Scarborough continues to regularly express his outrage over Trump's suggestion that, as a congressman, Joe might have been complicit in the death of an aide. You'd think that Scarborough might be careful to avoid merrily making the most serious of insinuations in the Epstein case. 

But perhaps this is Scarborough's idea of revenge.

Here's the transcript.

MSNBC
Morning Joe
7/9/25
6:55 am EDT

PAM BONDI: In February, I did an interview on Fox, and it's been getting a lot of attention because I said, I was asked a question about the client list, and my response was, it's sitting on my desk to be reviewed. Meaning, the file along with the JFK, MLK files as well. That's what I meant by that. 

And what we learned from Bureau of Prisons was every year, every night, they redo that video. It's old from like 1999. So every night the video is reset and every night should have the same minute missing. So we're looking for that video to release that as well, showing that a minute is missing every night. And that's it, on Epstein. 

JOE SCARBOROUGH: So they have, Jonathan Lemire. I'm not a surveillance expert, but [laughs uncontrollably] they set up a system that has a minute missing [shouts] every night? 

I'll tell you what we're going to do. I got this great new system we're going to set up in a prison because we want to make sure that nothing really, really bad happens. And so this system's great, and it's going to go all 24 hours. 

But like, late at night when bad shit can really go down, what we're going to do is, we're going to have a minute missing so it can reset. 

Is that, would you go, I'm curious, would you go to this surveillance company to set up your home security cameras?

JONATHAN LEMIRE: My understanding is for 23 hours and 59 minutes, it's the safest prison you could want. 

SCARBOROUGH: They're the best. 

LEMIRE: They're the best. 

SCARBOROUGH: They are the best. 

LEMIRE: You know, that last minute, you take your chances, I guess. 

Yeah, I mean, this sort of explanation defies reason. And certainly it is remarkable on just the shift in tone here. I mean, President Trump himself has not spoken that much about Epstein, but plenty of people, you know, throughout. But plenty of people in this world have, for a very long time. 

And that's what we're seeing. A bit of a real, almost, not civil war, but a real infighting in Trump world, in MAGA land right now, because they've been promised for so long to get the goods. 

SCARBOROUGH: Hold on. We just lost a minute there. We just lost a minute. And again 

LEMIRE: But until then, it was fine. Here we go. Ready? Everything's good. Oh, well. I'm sure nothing happened in that minute. Nothing at all. 

SCARBOROUGH: Well, you know, and the thing is, since everybody--

MIKA BRZEZINSKI: Is he seen after that minute? 

SCARBOROUGH: Since everybody knows. No. Since everybody knows that you have that minute that skips.
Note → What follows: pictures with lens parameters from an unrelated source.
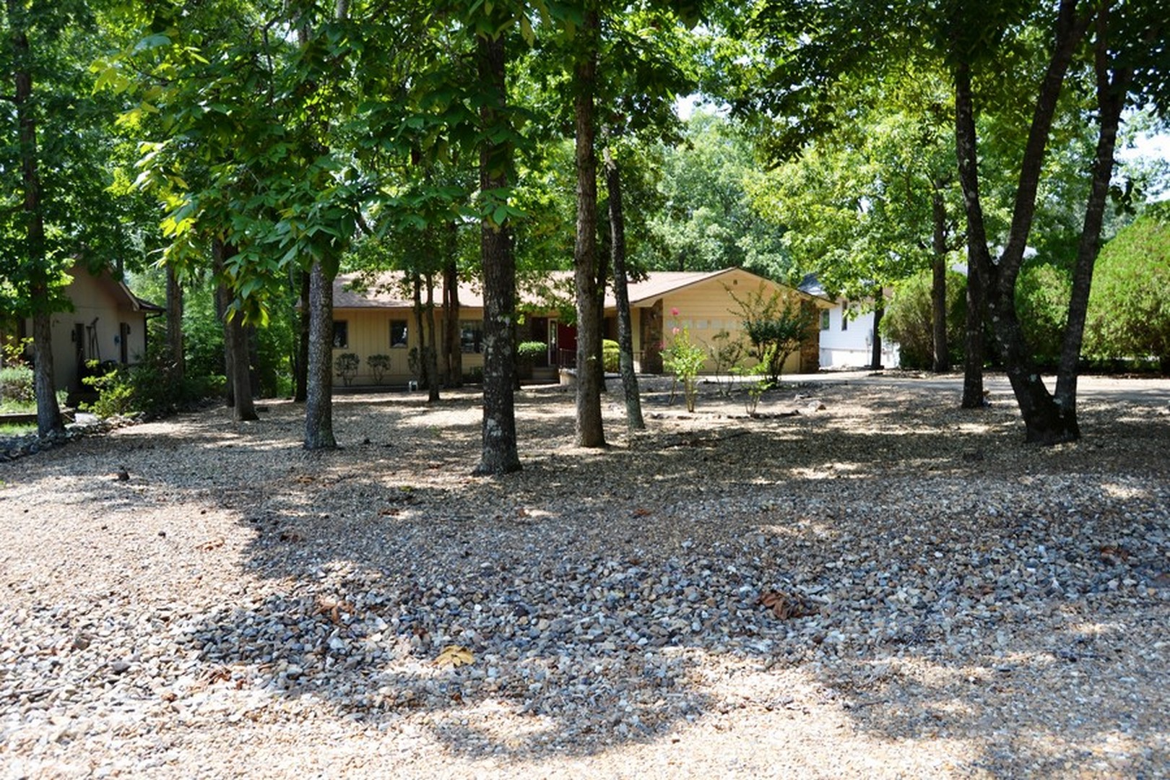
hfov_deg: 67.4
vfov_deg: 47.9
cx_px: 585
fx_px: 877
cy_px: 390
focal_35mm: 27
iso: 100
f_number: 5.6
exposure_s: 1/125
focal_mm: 18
I mean, thank God. Thank God they know that, because they'll make sure not to do anything bad during that minute whe the film doesn't work, because, as the attorney general said, they set up a system that just doesn't record every minute. 

LEMIRE: Yeah, I can't see any possible, wrong possible worry spot. I can't see any possible concern about it being widely known that there's one minute that doesn't record. You know, that seems totally reasonable. 

MIKA: Is the next time he's seen on that video, he's dead? 

SCARBOROUGH: Hmm, I think so. He's not seen at all. He's never seen at all. 

SCARBOROUGH: Not seen at all. 

LEMIRE: I don't think he's seen at all. 

SCARBOROUGH: You know, and I'd heard yesterday somebody say that Bill Barr had said, I looked through all of the minutes. I did it intentionally to know that nothing went awry. 

Well, yeah. No, you didn't see everything, because you didn't see the minute that we now find out is not a bug, but a feature. 

MIKA: It's a minute. It's a feature? 

SCARBOROUGH: [Laughing, shouting] Who's ever heard of a prison surveillance camera that was set up to not record the same minute every day. 

LEMIRE: They really should have read the fine print. Yeah, read the fine print. It's just right there. Look for that one minute. Sorry, that's just how it works.